If we are to bring an end to the immoral waste of human potential and if we are to raise Wales’ economic standing, reforms of this kind must be implemented. The Welsh Government must also play its part. It should never have taken an indiscriminate approach to ‘freebies’ and the harsh economic environment has exposed the Welsh Government’s flawed thinking. Welsh Conservatives have consistently argued, and received criticism, for campaigning against universal free prescriptions. The issue is simple. Those who can pay a contribution should do so.
And as Ron Davies said in the IWA’s journal Agenda in May 2009, these measures are a “form of welfarism specifically targeted at propping up the Labour core vote. It is not a progressive agenda in the true sense of the word and will prove problematic when the coming financial squeeze makes us revisit such policies.”
Devolution has given Wales considerable freedom in important areas, such as health and education. By implementing these reasoned but tough decisions we would bring about real change, as well as helping Wales develop as a political nation. We would be taking responsibility for problems as well as opportunities, and for failures as well as successes.
So, I would like to see next year’s Assembly election fought on real issues that affect people. In so many every day but important matters – such as business rates, survival rates for cancer and the school pupils funding gap with England – the Welsh Government has not delivered. I anticipate next year’s referendum on Assembly powers will again affirm the public’s view that the premise of devolution is secure. But the promise of devolution is yet to be fully realised. Next May’s election will be the first step towards that goal.

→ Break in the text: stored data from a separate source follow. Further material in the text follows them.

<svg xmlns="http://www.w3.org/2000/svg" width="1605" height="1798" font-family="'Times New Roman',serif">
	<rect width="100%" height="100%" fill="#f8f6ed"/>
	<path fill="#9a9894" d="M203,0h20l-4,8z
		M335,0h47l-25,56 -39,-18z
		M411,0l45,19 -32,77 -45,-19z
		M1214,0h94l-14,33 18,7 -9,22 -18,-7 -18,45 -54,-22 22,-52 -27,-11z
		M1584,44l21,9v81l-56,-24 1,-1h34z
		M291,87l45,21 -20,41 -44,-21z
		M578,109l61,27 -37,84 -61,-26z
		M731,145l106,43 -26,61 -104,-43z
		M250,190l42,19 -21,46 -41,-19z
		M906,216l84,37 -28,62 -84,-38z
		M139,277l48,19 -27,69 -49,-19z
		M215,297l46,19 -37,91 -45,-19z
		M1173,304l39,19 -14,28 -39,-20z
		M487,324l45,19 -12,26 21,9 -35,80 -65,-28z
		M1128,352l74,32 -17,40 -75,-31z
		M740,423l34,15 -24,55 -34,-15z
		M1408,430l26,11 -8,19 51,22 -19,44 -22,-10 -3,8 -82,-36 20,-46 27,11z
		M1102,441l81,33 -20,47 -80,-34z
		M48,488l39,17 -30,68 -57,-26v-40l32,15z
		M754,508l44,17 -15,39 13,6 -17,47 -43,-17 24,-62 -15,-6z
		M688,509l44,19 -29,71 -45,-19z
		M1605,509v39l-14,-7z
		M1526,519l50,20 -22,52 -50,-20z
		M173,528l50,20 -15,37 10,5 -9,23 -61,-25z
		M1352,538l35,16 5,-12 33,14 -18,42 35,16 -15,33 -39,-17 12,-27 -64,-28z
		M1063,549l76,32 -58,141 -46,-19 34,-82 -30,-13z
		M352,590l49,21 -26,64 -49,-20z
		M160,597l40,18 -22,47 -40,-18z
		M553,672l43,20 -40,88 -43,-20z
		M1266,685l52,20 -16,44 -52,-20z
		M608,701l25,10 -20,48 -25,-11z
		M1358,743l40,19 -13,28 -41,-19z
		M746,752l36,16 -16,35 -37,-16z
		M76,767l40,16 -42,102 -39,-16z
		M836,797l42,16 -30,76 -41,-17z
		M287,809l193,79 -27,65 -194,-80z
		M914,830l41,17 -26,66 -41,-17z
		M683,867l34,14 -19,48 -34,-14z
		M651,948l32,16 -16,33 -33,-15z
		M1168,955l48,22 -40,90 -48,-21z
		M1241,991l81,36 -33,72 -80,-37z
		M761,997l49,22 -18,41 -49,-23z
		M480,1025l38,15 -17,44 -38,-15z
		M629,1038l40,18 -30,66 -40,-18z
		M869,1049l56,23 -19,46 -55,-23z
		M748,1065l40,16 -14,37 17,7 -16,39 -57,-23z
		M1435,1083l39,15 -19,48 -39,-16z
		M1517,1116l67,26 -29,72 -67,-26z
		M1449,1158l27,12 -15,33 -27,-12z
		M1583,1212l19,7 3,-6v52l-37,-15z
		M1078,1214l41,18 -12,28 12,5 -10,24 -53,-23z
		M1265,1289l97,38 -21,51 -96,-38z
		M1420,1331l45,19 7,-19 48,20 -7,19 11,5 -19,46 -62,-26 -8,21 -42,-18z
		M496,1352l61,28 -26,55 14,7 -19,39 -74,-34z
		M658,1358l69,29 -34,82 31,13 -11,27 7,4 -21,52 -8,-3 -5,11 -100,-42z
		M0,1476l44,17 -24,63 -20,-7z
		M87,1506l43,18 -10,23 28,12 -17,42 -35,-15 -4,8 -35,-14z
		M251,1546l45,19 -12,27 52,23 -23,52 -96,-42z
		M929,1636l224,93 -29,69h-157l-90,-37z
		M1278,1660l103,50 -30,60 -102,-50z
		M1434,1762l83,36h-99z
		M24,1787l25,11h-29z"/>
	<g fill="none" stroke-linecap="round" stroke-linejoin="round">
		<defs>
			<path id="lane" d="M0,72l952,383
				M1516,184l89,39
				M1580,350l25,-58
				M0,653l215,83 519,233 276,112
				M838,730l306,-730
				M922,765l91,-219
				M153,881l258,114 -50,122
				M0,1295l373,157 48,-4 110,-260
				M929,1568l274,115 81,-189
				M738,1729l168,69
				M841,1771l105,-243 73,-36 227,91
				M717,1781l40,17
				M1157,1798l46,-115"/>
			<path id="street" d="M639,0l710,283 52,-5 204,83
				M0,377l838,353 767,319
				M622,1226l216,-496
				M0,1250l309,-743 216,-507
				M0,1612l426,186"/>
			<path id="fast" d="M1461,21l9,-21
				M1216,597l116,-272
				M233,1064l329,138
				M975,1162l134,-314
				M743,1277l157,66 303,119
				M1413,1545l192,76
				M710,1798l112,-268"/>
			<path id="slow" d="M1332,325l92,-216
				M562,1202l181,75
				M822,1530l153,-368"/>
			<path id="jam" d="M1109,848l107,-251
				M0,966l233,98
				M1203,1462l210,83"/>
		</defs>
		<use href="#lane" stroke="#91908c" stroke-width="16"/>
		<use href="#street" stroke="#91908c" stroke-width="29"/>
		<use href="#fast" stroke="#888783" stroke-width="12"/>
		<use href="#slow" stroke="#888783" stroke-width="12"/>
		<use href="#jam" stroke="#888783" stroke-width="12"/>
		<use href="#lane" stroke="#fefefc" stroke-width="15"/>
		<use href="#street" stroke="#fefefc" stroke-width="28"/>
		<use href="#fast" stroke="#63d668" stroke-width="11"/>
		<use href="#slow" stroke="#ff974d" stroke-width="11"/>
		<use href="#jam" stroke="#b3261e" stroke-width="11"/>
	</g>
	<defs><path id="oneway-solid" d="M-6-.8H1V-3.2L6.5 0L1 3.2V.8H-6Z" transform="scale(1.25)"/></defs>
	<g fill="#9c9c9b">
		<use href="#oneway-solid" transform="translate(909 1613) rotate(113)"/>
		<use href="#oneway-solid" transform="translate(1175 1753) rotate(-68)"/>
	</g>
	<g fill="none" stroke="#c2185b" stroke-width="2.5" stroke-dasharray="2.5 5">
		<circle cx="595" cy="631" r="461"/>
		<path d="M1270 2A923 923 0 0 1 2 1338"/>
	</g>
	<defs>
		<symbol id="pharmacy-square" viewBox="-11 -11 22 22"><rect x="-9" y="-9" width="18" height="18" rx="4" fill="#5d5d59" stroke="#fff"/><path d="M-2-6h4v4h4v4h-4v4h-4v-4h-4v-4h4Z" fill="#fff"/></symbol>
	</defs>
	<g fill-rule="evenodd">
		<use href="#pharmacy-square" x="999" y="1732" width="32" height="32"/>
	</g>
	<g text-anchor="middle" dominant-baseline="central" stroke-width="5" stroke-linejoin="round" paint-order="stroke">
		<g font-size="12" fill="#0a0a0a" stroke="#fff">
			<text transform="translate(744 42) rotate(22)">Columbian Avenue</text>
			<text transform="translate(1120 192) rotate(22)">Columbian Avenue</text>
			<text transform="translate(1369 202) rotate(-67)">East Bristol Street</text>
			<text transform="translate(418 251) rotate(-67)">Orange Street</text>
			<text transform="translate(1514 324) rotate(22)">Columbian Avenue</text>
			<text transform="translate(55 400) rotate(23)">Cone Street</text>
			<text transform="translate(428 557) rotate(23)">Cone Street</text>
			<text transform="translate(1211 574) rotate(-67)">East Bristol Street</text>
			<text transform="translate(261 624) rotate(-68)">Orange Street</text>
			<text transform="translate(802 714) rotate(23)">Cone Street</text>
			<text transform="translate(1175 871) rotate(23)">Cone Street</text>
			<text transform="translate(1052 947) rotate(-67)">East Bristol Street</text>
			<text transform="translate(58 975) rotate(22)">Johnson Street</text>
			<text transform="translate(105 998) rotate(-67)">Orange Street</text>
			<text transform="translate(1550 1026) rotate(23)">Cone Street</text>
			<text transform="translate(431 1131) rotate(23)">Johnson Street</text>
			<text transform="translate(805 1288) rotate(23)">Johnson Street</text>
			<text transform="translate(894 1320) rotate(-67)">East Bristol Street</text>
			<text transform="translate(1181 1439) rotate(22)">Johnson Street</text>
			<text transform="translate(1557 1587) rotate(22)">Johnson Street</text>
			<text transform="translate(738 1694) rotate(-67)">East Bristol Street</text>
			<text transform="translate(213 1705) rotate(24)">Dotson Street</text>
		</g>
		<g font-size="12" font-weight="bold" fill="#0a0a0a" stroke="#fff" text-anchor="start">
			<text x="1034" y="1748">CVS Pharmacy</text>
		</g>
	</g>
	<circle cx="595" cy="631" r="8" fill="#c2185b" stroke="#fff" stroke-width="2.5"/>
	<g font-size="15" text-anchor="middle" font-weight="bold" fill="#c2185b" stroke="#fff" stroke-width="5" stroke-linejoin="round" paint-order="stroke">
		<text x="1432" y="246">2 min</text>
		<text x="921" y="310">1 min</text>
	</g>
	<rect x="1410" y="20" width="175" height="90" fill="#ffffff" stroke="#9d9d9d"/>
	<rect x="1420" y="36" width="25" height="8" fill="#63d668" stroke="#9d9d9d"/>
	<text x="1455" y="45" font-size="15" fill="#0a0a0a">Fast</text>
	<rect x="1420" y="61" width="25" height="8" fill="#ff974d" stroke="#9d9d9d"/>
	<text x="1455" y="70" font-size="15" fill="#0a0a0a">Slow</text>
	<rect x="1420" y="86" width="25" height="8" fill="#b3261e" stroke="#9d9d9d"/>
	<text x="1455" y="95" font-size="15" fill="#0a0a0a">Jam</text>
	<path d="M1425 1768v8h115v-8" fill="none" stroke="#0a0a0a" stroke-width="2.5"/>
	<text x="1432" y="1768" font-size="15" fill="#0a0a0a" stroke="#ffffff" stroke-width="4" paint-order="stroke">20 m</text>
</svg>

Nick, there was nothing at all in your article about the contribution that needs to come from the banks or the financial sector. Your main proposals seem to involve the poorest making the highest contributions – either through public sector cuts, benefit cuts, prescription cuts or business rate cuts.
This isn’t sensible, objective politics. You’re analysis focuses almost entirely on a traditional, Conservative (and monetarist) view of the economy. Your arguments appear to be driven by ideology. Instead, the economic solution must involve all sections of Society making a contribution.
Why not look at introducing a higher rate of income tax? Or detailed plans to stamp out tax avoidance? Or introducing a windfall tax on the banking sector – or even a more long-term financial transaction tax? Or plans to separate the retail and investment arms of the banking sector?
The real challenge, to ensure a vibrant, stable and sustainable economy is to redress the inherent imbalances within the economy – by developing a genuine mixed economy. Your analysis, unfortunately, is a very tired Neo-liberalist interpretation. This kind of economic illiteracy, frankly, will undermine Britain’s recovery and damage long-term growth.
I would not want to see next year’s election fought on the British cuts, but suspect that it will happen. However, opinion polls will change as people realise exactly what will have to be cut, to meet the London coalition’s targets.
If we had say 4-5 years to hit these targets, then the measures currently being rushed through would have a chance to take effect but sadly, this is not the case.
The speed of the cuts will actually create inefficiences as managers are forced to make drastic decisions not to improve services for less, but to hit accountants targets. October 20th will see a gradual change in attitude, but I recognise Nick’s frustration with Labour’s supposed moral high ground, They did much to create this and would have cut almost as much, if a little slower.